Глаза миссис Куперман расширились от нового потрясения, губы задрожали. Сдерживаться и дальше она не смогла. Горестный вопль вырвался из ее груди, она начала раскачиваться из стороны в сторону, прижимая бумажный пакет, с которым вернулась домой, к груди, точно умирающего ребенка.

— Мама! — яростно и нетерпеливо закричал Нат. — Мама!

— Где я их возьму? — словно оправдываясь, воскликнула она. — Откуда я возьму деньги?

С мгновение миссис Куперман негодующе смотрела на сына, затем настроение ее снова переменилось, и она быстро шагнула к нему, глаза ее вспыхнули, лицо раскраснелось.

— У меня есть деньги! — крикнула она и поджала дрожавшие губы. — Подожди, сейчас ты их получишь.

Она сунула руку во внутренний карман пальто, вытащила кожаный кошелек и презрительно бросила его на кровать.

— Вот! Вот твои деньги!

Нат жадно схватил кошелек. Там лежало всего лишь несколько мелких монет, и когда Нат поднял на мать непонимающий взгляд, кошелек выскользнул из его пальцев и упал на пол.

— Сорок три цента, — с тем же страстным сарказмом объявила она после того, как Нат поднял кошелек и пересчитал монеты. — Сорок три цента. Если тебе нужно больше, у меня есть больше. Подожди! Если этих денег не хватит, я дам еще. Держи! Вот они.

Она шагнула к сыну, протянула ему бумажный пакет:

— Пожалуйста! Здесь на шестьдесят центов мясного фарша. Бери его. Ну, бери! Отнеси его мяснику. Вот и будут тебе деньги! Шестьдесят центов за фарш, который я купила на ужин!

Нат вырвал пакет из ее рук, стремительно перекатился на кровати и врезал пакетом по стене. Глаза его были полны слез. Он зажмурился, яростно сжал веки с такой силой, что кровь взревела в ушах. Миссис Куперман замолчала, наступила тишина, которой он не замечал, пока мягкая ладонь матери не легла ему на руку.

— Где я возьму их, Натан? — повторила миссис Куперман, но на этот раз тихо, с нежностью и жалостным сожалением. — Откуда я возьму деньги?

Нат присмирел, успокоенный легким прикосновением матери и мягким, утешительным страданием, звучавшим в ее голосе. Он отвернулся от стены, взглянул на мать. Она стояла над ним, тихо кивая, не сводя с него влажных любящих глаз, грустно улыбаясь с трагической и вечной мольбой о прощении.
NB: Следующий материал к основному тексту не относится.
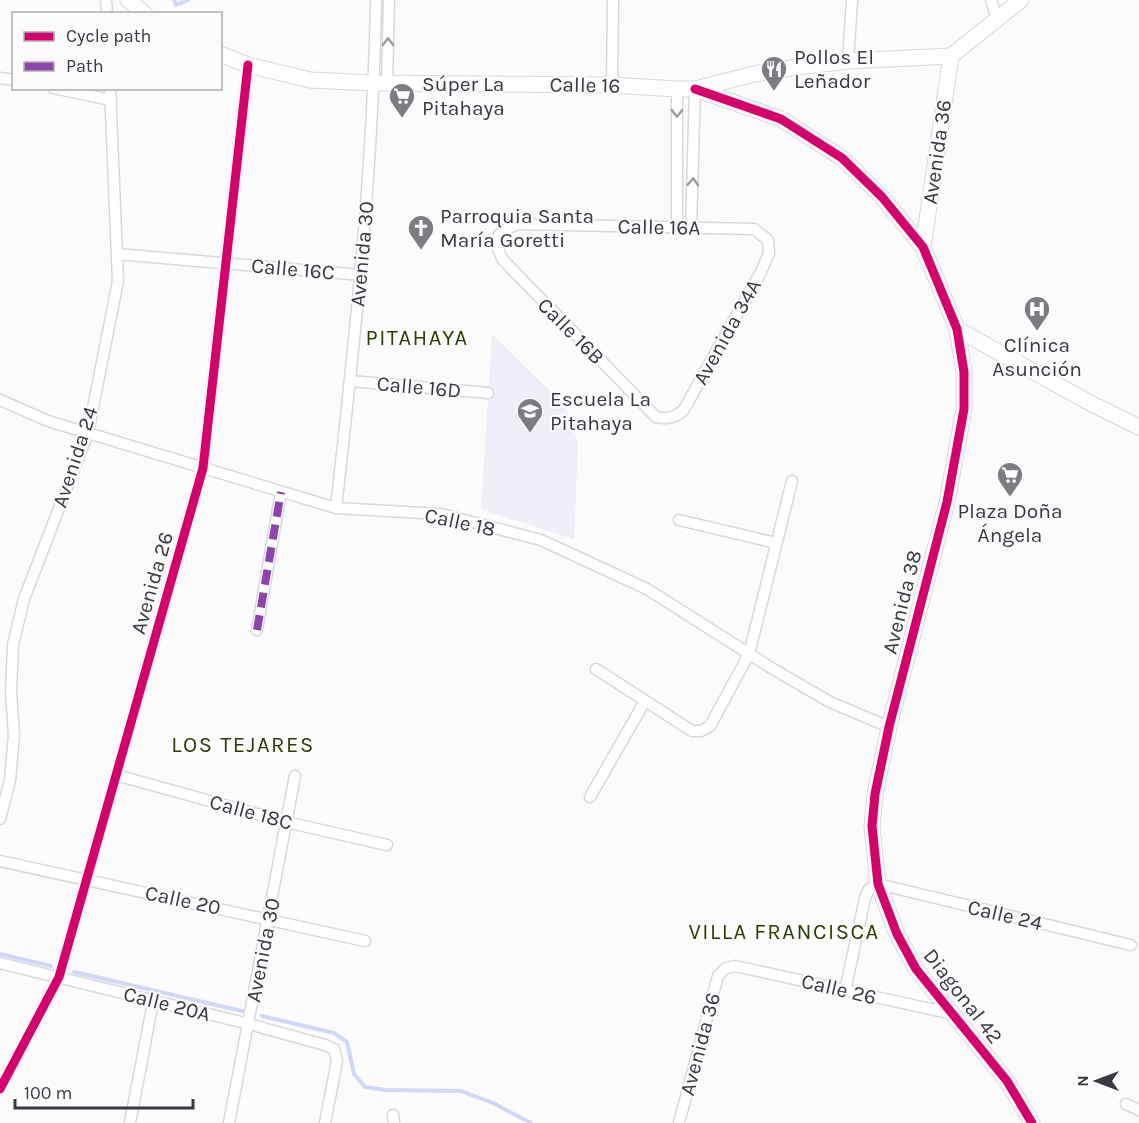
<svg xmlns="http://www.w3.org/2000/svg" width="1139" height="1123" font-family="Karla,sans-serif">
  <rect width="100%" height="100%" fill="#fbfbfb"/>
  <!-- built -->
  <polygon fill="#eeeff7" points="492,334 564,405 572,424 578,443 574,539 481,509"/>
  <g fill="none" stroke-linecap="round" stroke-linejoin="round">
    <!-- stream -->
    <g stroke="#d1d8f7" stroke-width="4">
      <polyline points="174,0 176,5 188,0"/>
      <polyline points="0,954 51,966"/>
      <polyline points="74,972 242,1011"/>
      <polyline points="262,1016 334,1033 347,1042 354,1074 365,1087 385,1090 461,1091 493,1103 531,1123"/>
    </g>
    <!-- street casing -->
    <g stroke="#d7d9de" stroke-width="13">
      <g id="street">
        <polyline points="106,0 107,14"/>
        <polyline points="991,0 997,19"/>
        <polyline points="848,61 852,0"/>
        <polyline points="0,78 14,80"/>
        <polyline points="387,83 389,0"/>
        <polyline points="612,85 613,0"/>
        <polyline points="53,88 111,100"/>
        <path d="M519 224 754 229 768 240 769 253 761 272 683 411C674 418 667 419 656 417L503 260C491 238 497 231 519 224Z"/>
        <polyline points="677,228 677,89"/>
        <polyline points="691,228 695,89"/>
        <polyline points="117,254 362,275"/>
        <polyline points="350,381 488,393"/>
        <polyline points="0,400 48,421 336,508 441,514 541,540 647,589 773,669 830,702 889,727"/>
        <path d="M336 508C355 338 373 171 376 0"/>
        <polyline points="679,520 776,543"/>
        <polyline points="257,630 281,492"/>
        <polyline points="596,669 692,731 701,731 710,726 749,654 792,481"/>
        <polyline points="116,775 286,822 387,845"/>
        <polyline points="590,797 645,701"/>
        <polyline points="0,819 10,780 14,735 11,692 13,645 24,599 88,433 118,281 110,88"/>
        <polyline points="0,861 365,941"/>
        <polyline points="0,963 249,1024 325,1045 334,1049 337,1061 325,1123"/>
        <polyline points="845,991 865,898 869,889 878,884 1131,945"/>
        <polyline points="0,1089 59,977 203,468 248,65"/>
        <polyline points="1126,1104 1139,1110"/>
        <polyline points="393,1115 394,1123"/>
        <polyline points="130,1123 153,1002"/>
        <polyline points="229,1123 295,776"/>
        <polyline points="679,1123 718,976 726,968 735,966 953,1014"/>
      </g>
    </g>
    <!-- secondary casing -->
    <g stroke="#d7d9de" stroke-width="17">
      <g id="secondary">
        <polyline points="128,0 145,14"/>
        <polyline points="220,54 248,65 310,80 374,83 612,85 677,89 695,89 754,74 797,67 848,61 951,56"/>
        <polyline points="951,56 1021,0"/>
        <polyline points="695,89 781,119 842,158 882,197 923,247 957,329 964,372 964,409 947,502 889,727 875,794 872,826 878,884 897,934 916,969 1007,1081 1032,1123"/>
        <polyline points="923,247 951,56"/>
        <polyline points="957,329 1090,403 1139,427"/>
      </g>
    </g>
    <!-- street -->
    <use href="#street" stroke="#fefefe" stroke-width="10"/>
    <!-- secondary -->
    <use href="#secondary" stroke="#fefefe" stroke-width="15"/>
    <!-- quiet -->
    <polyline stroke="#8e44ad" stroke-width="8" stroke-dasharray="15 8" stroke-linecap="butt" points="257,630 281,492"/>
    <!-- cycleway casing -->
    <g stroke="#fbfbfb" stroke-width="13">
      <g id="cycleway">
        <polyline points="695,89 781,119 842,158 882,197 923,247 957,329 964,372 964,409 947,502 889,727 875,794 872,826 878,884 897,934 916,969 1007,1081 1032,1123"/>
        <polyline points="0,1089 59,977 203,468 248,65"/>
      </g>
    </g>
    <!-- cycleway -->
    <use href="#cycleway" stroke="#d6006c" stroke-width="9"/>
  </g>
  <!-- one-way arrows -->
  <defs><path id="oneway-chevron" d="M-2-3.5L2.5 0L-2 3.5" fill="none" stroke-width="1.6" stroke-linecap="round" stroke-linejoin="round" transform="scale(1.5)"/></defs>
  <g stroke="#9a9ca0">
    <use href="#oneway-chevron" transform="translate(388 42) rotate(-89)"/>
    <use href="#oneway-chevron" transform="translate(677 113) rotate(90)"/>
    <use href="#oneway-chevron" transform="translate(693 182) rotate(-88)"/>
  </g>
  <!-- icons -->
  <defs>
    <g id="restaurant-pin" transform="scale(1.35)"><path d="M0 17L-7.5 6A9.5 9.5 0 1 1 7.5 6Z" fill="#7c7d83" stroke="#fbfbfb"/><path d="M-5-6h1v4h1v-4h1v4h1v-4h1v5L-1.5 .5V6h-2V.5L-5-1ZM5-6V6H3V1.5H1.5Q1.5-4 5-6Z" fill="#fff"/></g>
    <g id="supermarket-pin" transform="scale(1.35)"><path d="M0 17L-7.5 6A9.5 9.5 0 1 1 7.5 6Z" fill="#7c7d83" stroke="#fbfbfb"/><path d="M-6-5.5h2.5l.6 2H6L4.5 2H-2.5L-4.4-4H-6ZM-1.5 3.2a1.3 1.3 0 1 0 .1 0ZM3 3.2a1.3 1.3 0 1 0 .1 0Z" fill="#fff"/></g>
    <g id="church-pin" transform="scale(1.35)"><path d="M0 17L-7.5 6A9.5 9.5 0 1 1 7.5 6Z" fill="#7c7d83" stroke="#fbfbfb"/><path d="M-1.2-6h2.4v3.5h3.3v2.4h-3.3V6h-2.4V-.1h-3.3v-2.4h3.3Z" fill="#fff"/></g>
    <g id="hospital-pin" transform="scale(1.35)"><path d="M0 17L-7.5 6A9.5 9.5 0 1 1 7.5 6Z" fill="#7c7d83" stroke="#fbfbfb"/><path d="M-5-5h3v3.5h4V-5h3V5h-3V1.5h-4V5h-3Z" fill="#fff"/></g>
    <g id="school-pin" transform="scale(1.35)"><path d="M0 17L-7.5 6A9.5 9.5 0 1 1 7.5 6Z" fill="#7c7d83" stroke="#fbfbfb"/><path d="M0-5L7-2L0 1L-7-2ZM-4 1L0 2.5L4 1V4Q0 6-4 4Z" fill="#fff"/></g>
  </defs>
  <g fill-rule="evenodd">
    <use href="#restaurant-pin" x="774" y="69"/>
    <use href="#supermarket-pin" x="402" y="96"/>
    <use href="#church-pin" x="421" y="228"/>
    <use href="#hospital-pin" x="1037" y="309"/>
    <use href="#school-pin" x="530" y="411"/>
    <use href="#supermarket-pin" x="1010" y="475"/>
  </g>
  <g text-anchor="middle" stroke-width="4.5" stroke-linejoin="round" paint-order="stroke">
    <!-- poi labels -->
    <g font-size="21" fill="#373943" stroke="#fbfbfb" text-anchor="start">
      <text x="794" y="64">Pollos El<tspan x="794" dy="24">Leñador</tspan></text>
      <text x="422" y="91">Súper La<tspan x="422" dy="24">Pitahaya</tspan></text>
      <text x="440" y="223">Parroquia Santa<tspan x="440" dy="24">María Goretti</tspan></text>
      <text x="1037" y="352" text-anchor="middle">Clínica<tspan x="1037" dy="24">Asunción</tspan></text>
      <text x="550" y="406">Escuela La<tspan x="550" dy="24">Pitahaya</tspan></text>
      <text x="1010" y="518" text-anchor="middle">Plaza Doña<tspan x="1010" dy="24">Ángela</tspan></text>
    </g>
    <!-- street labels -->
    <g font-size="21" fill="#373943" stroke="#fbfbfb">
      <text transform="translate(585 85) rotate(1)" y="7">Calle 16</text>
      <text transform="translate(937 152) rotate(-82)" y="7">Avenida 36</text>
      <text transform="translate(659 227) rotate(1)" y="7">Calle 16A</text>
      <text transform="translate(362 254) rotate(-85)" y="7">Avenida 30</text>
      <text transform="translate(293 269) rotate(5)" y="7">Calle 16C</text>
      <text transform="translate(571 331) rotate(45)" y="7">Calle 16B</text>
      <text transform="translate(727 332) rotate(-61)" y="7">Avenida 34A</text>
      <text transform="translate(419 387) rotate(5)" y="7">Calle 16D</text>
      <text transform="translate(75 457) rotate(-72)" y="7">Avenida 24</text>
      <text transform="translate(460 522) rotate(12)" y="7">Calle 18</text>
      <text transform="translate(152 583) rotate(-74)" y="7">Avenida 26</text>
      <text transform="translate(902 602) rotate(-76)" y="7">Avenida 38</text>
      <text transform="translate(251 812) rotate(15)" y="7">Calle 18C</text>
      <text transform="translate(183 900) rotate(12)" y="7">Calle 20</text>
      <text transform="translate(1005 915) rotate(13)" y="7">Calle 24</text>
      <text transform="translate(263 950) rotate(-79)" y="7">Avenida 30</text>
      <text transform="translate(839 989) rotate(13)" y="7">Calle 26</text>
      <text transform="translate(963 996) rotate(52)" y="7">Diagonal 42</text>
      <text transform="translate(167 1004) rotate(14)" y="7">Calle 20A</text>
      <text transform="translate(700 1044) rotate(-75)" y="7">Avenida 36</text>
    </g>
    <!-- neighbourhood labels -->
    <g font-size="22" letter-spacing="1.5" fill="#2c3d04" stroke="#fbfbfb">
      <text x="417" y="345">PITAHAYA</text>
      <text x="243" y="752">LOS TEJARES</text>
      <text x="784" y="939">VILLA FRANCISCA</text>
    </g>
  </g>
  <!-- legend -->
  <rect x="12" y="12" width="210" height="78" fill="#fbfbfb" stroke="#adadb1" stroke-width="1.5"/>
  <rect x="24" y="32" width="30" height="9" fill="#d6006c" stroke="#adadb1" stroke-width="1.5"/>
  <text x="66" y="42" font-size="18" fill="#373943">Cycle path</text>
  <rect x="24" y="62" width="30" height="9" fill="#8e44ad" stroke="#adadb1" stroke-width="1.5"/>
  <text x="66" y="72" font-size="18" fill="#373943">Path</text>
  <!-- north arrow -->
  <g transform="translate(1097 1081) rotate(270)" stroke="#fbfbfb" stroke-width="4.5" paint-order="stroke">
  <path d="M0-4.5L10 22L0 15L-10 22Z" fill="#373943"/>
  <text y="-9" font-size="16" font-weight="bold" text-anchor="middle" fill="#373943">N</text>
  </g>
  <!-- scale -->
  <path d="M15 1099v9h178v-9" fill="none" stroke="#373943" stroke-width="3"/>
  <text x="24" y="1099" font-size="18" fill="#373943" stroke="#fbfbfb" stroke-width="4.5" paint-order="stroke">100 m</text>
</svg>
— Мне нечего дать тебе, Натан. Иди к доктору Вайнеру, иди, Натан, прошу тебя. Вот увидишь, он поможет.

Ни на что другое времени не осталось. Нат уже чувствовал, как в его теле рождаются очаги онемения, омертвелые, словно припорошенные пеплом участки тканей, которые, помедлив немного, оживут и наполнят его раздирающей тело, пронзительной болью, и она свалит его, вопящего, с ног и в конце концов лишит, словно смиловавшись, сознания.
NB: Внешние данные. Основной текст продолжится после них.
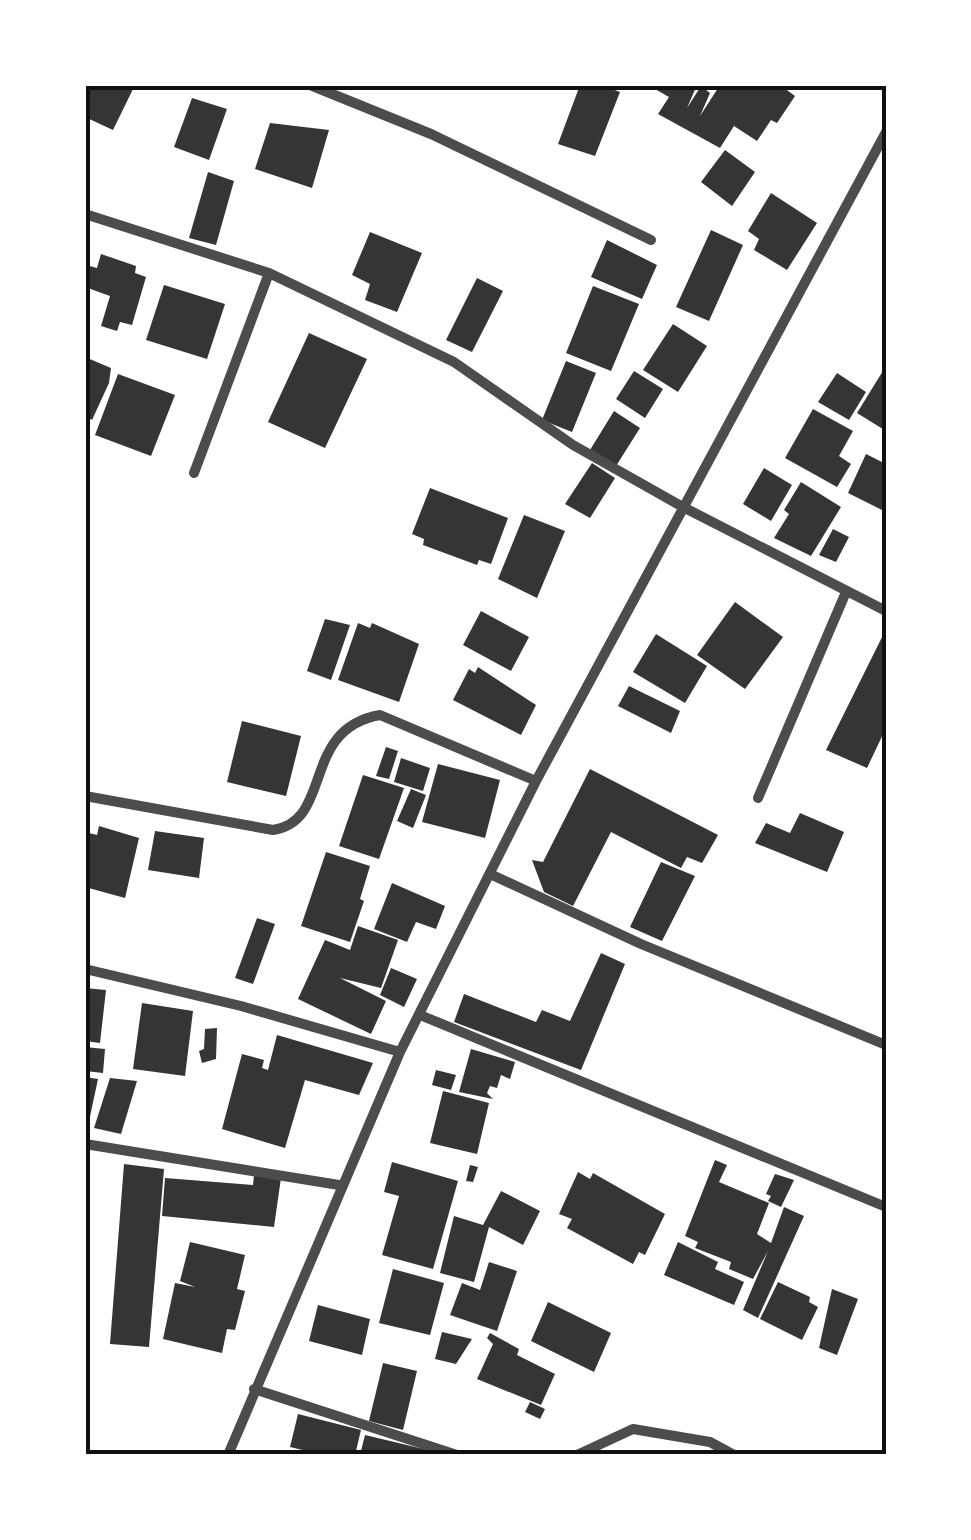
<svg xmlns="http://www.w3.org/2000/svg" width="971" height="1540" viewBox="0 0 971 1540" font-family="Helvetica,sans-serif">
	<style>
		.building { fill: #353535 }
		.lines { fill: none; stroke-linecap: round; stroke-linejoin: round }
		.minor { stroke: #4c4c4c; stroke-width: 10 }
		.neatline { fill: none; stroke: #111; stroke-width: 4 }
	</style>
	<rect width="100%" height="100%" fill="#fff"/>
	<!-- building -->
	<path class="building" d="M85,85H135L113,130L85,117Z
		M580,85H602L620,92L595,156L558,144Z
		M648,85H697L687,108L701,86L710,93L700,116L720,85H780L795,96L777,123L771,120L757,141L734,126L720,148L658,114L669,97Z
		M192,98L227,109L209,160L174,147Z
		M270,123L329,130L312,188L255,169Z
		M725,150L755,172L732,206L701,182Z
		M208,172L234,181L216,245L189,238Z
		M771,193L817,223L787,270L754,250L759,239L748,231Z
		M711,230L743,245L709,321L676,307Z
		M370,232L422,253L397,312L365,300L370,284L352,275Z
		M607,240L657,265L642,299L591,277Z
		M101,254L136,266L135,273L146,277L132,325L120,322L117,331L101,326L110,296L85,287L86,265L97,268Z
		M477,278L503,291L472,352L446,340Z
		M164,285L225,304L207,359L146,340Z
		M593,286L639,304L611,371L566,353Z
		M673,324L707,346L678,392L643,370Z
		M309,333L367,359L325,448L268,422Z
		M85,357L111,368L109,383L92,420L85,416Z
		M566,361L596,373L572,432L542,420Z
		M886,366V431L857,413Z
		M634,371L663,389L645,418L616,399Z
		M837,373L866,392L849,420L818,402Z
		M118,374L175,395L151,456L95,435Z
		M813,409L853,431L839,456L851,464L837,487L785,458Z
		M614,411L640,428L616,466L590,450Z
		M866,454L886,464V512L848,493Z
		M592,463L615,478L590,518L565,504Z
		M764,468L792,485L771,521L743,504Z
		M801,482L841,507L811,556L774,538L789,514L784,510Z
		M430,488L508,518L491,564L479,560L477,565L423,545L424,539L412,534Z
		M524,515L565,531L537,598L498,579Z
		M833,529L849,537L836,562L819,555Z
		M735,602L783,637L745,689L697,655Z
		M481,611L529,637L511,671L463,645Z
		M325,619L350,625L331,680L307,671Z
		M358,623L370,628L372,623L419,644L399,702L338,680Z
		M886,629V728L867,768L826,750Z
		M656,634L707,666L685,703L633,672Z
		M478,667L536,705L521,735L453,700L469,669L475,673Z
		M629,686L680,711L671,733L618,706Z
		M242,721L301,736L286,796L227,782Z
		M386,747L398,751L389,779L376,776Z
		M401,758L430,768L423,791L394,782Z
		M438,764L500,780L485,838L422,822Z
		M590,769L718,835L702,863L687,857L681,868L611,832L573,906L544,892L532,860L543,862Z
		M363,775L404,788L379,859L339,846Z
		M411,789L426,795L413,828L397,821Z
		M800,813L844,832L827,872L755,843L766,823L790,833Z
		M99,826L139,838L125,898L85,887V832L97,835Z
		M155,831L204,838L199,878L148,870Z
		M326,852L370,866L360,899L364,901L350,942L301,926Z
		M661,862L695,876L662,941L630,927Z
		M392,883L445,906L436,929L416,922L407,942L374,929Z
		M257,918L275,924L253,984L235,978Z
		M358,926L398,940L381,988L340,978L386,1001L371,1034L298,999L325,940L350,950Z
		M601,953L625,964L581,1070L454,1022L464,994L536,1022L542,1010L570,1021Z
		M391,968L417,979L404,1007L380,995Z
		M85,988L106,990L100,1043L85,1041Z
		M142,1003L193,1011L185,1076L133,1069Z
		M217,1028L216,1059L202,1063L199,1051L204,1049L205,1029Z
		M277,1035L373,1063L359,1095L305,1080L285,1148L222,1129L242,1054L264,1060L262,1068L268,1070Z
		M85,1047L105,1049L103,1073L85,1071Z
		M471,1049L515,1062L510,1079L501,1075L497,1088L490,1086L487,1093L493,1099L459,1092Z
		M436,1070L456,1075L451,1090L432,1085Z
		M85,1077L98,1079L88,1126H85Z
		M110,1078L137,1081L121,1134L94,1128Z
		M443,1091L489,1103L477,1154L430,1143Z
		M715,1160L727,1165L719,1182L769,1203L757,1234L771,1243L784,1207L804,1216L758,1318L743,1310L768,1251L753,1279L729,1269L731,1262L695,1248L698,1242L685,1236Z
		M392,1162L458,1181L433,1269L382,1255L399,1196L384,1192Z
		M124,1164L164,1169L149,1347L110,1344Z
		M470,1165L478,1167L473,1182L466,1181Z
		M578,1172L590,1179L593,1173L665,1214L645,1255L639,1252L633,1264L567,1228L572,1219L559,1214Z
		M775,1174L794,1180L781,1207L768,1201L771,1196L766,1194Z
		M254,1175L281,1178L274,1227L162,1216L165,1178L253,1185Z
		M501,1191L540,1211L523,1245L489,1227L474,1282L440,1273L454,1216L483,1225Z
		M190,1242L245,1255L237,1289L245,1291L235,1330L227,1329L222,1353L163,1339L175,1283L195,1287L180,1281Z
		M678,1242L718,1262L715,1269L744,1282L734,1305L664,1275Z
		M489,1262L517,1271L497,1331L450,1315L462,1283L480,1290Z
		M393,1269L444,1283L430,1335L379,1323Z
		M778,1282L810,1297L809,1302L818,1307L802,1340L760,1319Z
		M832,1289L858,1299L837,1355L819,1348Z
		M548,1302L611,1333L594,1372L531,1341Z
		M318,1305L370,1319L362,1355L309,1341Z
		M442,1332L472,1339L456,1364L435,1359Z
		M490,1333L519,1349L517,1355L555,1374L541,1405L477,1379L493,1344L487,1338Z
		M383,1363L417,1371L403,1430L369,1421Z
		M530,1402L545,1409L540,1419L525,1412Z
		M298,1414L361,1430L355,1455H323L290,1447Z
		M365,1435L432,1451L431,1455H360Z"/>
	<g class="lines">
		<!-- minor -->
		<path class="minor" d="M310,85L431,134L651,240
			M85,214L269,273L454,362L573,445L683,507L886,611
			M194,473L269,273
			M85,796L273,830C334,821 300,729 380,715L536,781
			M758,798L846,592
			M490,874L641,944L886,1045
			M85,969L241,1006L400,1052
			M420,1015L886,1207
			M85,1144L339,1185
			M254,1389L457,1455
			M228,1455L400,1052L536,781L886,132
			M577,1455L633,1429L710,1442L734,1455"/>
	</g>
	<!-- border -->
	<rect width="971" height="1540" fill="none" stroke="#ffffff" stroke-width="175"/>
	<rect x="88" y="88" width="796" height="1364" class="neatline"/>
</svg>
— А я застану его на месте, мам? Он сейчас принимает?

Миссис Куперман кивнула, помогла сыну надеть пальто, поторапливая ободряющими словами, нервно похлопывая по спине, в глазах ее разгоралась все нараставшая и нараставшая тревога.

— Хочешь, я пойду с тобой, Натан? Подожди, я сейчас.

Он отчаянно потряс головой и выскочил из квартиры.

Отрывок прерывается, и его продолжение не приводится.